Техника Юнгера становится все более действенной по ходу войны. Атмосфера, которой он окутывает военную комендатуру, напоминает трагедии Расина, где все персонажи либо в опасности, либо обречены, и всех вгоняет в не лишенный элегантности паралич завывающий тиран за сценой. И все-таки, хотя часы тикают, приближая час катастрофы, им еще позволено надеяться на отсрочку – мирный договор с союзниками.
В начале 1942-го немецкие офицеры все еще способны поднять тост: «За нас – после потопа!» К концу года становится ясно, что потоп не пощадит и их. После обеда с Полем Мораном у «Максима» Юнгер замечает на рю Рояль трех еврейских девочек, держащихся за руки, с желтыми звездами, приколотыми к платьям, и, охваченный волной отвращения, чувствует, что ему стыдно показываться на публике. Позже, в декабре, направленный с поручением на Кавказ, он слышит, как генерал Мюллер подробно описывает газовые печи. Все старые правила чести и порядочности сломаны, остались лишь грязные методы германского милитаризма.
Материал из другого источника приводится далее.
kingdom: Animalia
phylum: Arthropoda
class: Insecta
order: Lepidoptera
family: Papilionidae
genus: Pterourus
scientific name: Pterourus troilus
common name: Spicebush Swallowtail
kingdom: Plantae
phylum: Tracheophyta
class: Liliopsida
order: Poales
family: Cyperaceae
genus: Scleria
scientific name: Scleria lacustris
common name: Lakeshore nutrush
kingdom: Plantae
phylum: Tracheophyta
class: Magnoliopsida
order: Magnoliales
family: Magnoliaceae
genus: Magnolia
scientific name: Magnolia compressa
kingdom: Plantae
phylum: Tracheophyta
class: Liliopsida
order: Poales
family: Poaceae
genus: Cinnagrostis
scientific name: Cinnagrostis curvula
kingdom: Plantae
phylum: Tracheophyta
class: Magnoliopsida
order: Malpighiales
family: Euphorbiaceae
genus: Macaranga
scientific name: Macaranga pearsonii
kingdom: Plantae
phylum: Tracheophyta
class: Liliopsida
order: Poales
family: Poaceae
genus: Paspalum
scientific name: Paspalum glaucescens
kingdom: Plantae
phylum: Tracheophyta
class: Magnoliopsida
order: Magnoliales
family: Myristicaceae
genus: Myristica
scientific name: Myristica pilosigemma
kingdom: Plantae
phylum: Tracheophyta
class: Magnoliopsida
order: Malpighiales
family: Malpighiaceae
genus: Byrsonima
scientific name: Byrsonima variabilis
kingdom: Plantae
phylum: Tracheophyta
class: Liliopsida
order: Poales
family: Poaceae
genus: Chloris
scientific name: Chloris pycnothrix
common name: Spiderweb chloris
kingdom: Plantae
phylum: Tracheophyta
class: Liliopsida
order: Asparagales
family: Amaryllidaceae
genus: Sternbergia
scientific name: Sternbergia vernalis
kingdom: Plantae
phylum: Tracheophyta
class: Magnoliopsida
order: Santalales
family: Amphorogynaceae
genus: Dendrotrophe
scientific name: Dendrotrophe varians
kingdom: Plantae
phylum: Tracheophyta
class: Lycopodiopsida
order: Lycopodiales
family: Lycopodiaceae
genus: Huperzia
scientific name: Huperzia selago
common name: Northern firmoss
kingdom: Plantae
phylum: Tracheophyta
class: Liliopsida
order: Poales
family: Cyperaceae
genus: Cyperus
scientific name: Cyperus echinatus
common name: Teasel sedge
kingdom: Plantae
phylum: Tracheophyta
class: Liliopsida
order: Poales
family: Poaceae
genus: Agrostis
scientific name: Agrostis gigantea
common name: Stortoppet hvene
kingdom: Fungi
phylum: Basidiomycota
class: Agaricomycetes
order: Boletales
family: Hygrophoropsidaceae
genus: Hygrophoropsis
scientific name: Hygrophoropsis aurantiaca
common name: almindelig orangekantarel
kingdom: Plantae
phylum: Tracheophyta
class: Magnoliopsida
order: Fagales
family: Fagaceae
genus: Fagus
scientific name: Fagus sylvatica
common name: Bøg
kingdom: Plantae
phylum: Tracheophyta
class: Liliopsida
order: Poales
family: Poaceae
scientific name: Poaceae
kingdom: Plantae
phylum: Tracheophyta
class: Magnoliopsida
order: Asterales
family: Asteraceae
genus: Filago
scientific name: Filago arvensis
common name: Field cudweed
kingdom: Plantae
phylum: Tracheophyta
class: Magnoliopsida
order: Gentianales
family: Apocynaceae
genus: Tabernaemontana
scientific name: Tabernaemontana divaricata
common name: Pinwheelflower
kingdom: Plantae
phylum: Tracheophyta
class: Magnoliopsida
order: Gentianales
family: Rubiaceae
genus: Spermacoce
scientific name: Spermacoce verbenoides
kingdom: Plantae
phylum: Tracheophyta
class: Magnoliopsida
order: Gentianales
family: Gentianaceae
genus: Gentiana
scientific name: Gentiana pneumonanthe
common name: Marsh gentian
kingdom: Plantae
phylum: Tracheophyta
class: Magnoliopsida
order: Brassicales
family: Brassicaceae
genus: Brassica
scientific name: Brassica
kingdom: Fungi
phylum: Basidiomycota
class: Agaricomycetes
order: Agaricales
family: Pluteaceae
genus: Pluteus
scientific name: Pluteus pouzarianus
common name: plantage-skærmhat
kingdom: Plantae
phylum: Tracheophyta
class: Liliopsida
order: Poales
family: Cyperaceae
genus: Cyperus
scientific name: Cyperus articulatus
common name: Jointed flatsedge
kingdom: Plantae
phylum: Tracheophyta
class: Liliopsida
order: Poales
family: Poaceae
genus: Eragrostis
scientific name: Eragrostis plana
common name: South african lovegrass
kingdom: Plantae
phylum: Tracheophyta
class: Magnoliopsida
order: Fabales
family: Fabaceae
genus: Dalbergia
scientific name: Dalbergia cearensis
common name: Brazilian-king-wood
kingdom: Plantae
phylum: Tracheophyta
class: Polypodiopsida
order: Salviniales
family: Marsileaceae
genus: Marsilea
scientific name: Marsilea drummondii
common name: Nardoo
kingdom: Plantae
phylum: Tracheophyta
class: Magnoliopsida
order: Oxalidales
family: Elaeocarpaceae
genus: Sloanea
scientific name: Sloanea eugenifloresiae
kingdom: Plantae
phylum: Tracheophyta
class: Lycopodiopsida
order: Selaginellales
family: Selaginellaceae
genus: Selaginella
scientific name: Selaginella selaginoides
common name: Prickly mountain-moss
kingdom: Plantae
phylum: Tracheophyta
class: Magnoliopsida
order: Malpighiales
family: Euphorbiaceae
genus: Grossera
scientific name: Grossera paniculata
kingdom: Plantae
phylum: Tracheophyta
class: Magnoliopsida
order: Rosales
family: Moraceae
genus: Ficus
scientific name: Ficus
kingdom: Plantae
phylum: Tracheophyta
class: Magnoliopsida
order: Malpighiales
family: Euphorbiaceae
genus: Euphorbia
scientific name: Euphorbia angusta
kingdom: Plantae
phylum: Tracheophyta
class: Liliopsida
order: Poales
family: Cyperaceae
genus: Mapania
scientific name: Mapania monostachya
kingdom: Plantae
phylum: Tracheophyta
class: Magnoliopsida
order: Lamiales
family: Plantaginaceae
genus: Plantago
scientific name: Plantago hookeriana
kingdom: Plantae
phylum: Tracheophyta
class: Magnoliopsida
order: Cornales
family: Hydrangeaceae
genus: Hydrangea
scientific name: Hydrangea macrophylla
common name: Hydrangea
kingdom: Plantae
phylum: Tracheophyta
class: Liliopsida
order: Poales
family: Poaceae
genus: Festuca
Все, что он любил, – оружие, награды, формы – все внезапно наполняет его отвращением. Он испытывает раскаяние, хотя жалости в нем мало; он страшится грядущего возмездия. Когда он возвращается в Париж, еврейский вопрос уже «окончательно решается» вовсю, в Аушвиц идут поезда, и капитан Равенштейн говорит: «В один прекрасный день моя дочь заплатит за все это в борделе для негров».
Письма из дому повествуют о фосфоресцирующих ночах и о городах, охваченных пламенем. На Кёльнский собор падают бомбы, а человек из Гамбурга сообщает о том, что видел «женщину, которая в каждой руке несла по обугленному детскому трупику». После ужасного налета на Ганновер Юнгер просит арт-дилера Этьена Бинью вынуть из сейфа и привезти ему полотно «Таможенника» Анри Руссо «La Guerre, ou la Chevauchée de la Discorde»[205]. «Эта картина – одно из величайших видений нашего времени… [В ней есть] младенческая откровенность, <…> в ее ужасе – своего рода чистота, наводящая на мысли об Эмили Бронте».
Он пролистывает свою адресную книжку и вычеркивает имена мертвых и пропавших. Читает книгу Иова. Наносит визит Браку. Отдает заново переплести свой экземпляр «Catalogus Coleop ter orum»[206], работает над «Воззванием к молодежи Европы», которое будет называться «Мир». Бабочка-гермафродит наводит его на мысль написать трактат о симметрии, где в одном блестящем отступлении он говорит: гениальность Гитлера в том, что он понял природу двадцатого века – века культов; потому-то люди, обладающие рациональным умом, не в состоянии ни понять его, ни остановить.
Меж тем, с появлением надежд на приход союзников, Париж вновь обретает свою вечную стильность. Особенно прекрасен Salon d’Automne[207] 1943 года. «Художники, – замечает Юнгер, – во время катастрофы продолжают творить, как муравьи в полуразрушенной муравьиной куче». Шляпы женщин стали напоминать по форме Вавилонскую башню. Фрэнк Джей Гулд, застрявший во Франции американец, прочтя «На мраморных утесах», говорит: «Этот парень от мечтаний переходит к реальности».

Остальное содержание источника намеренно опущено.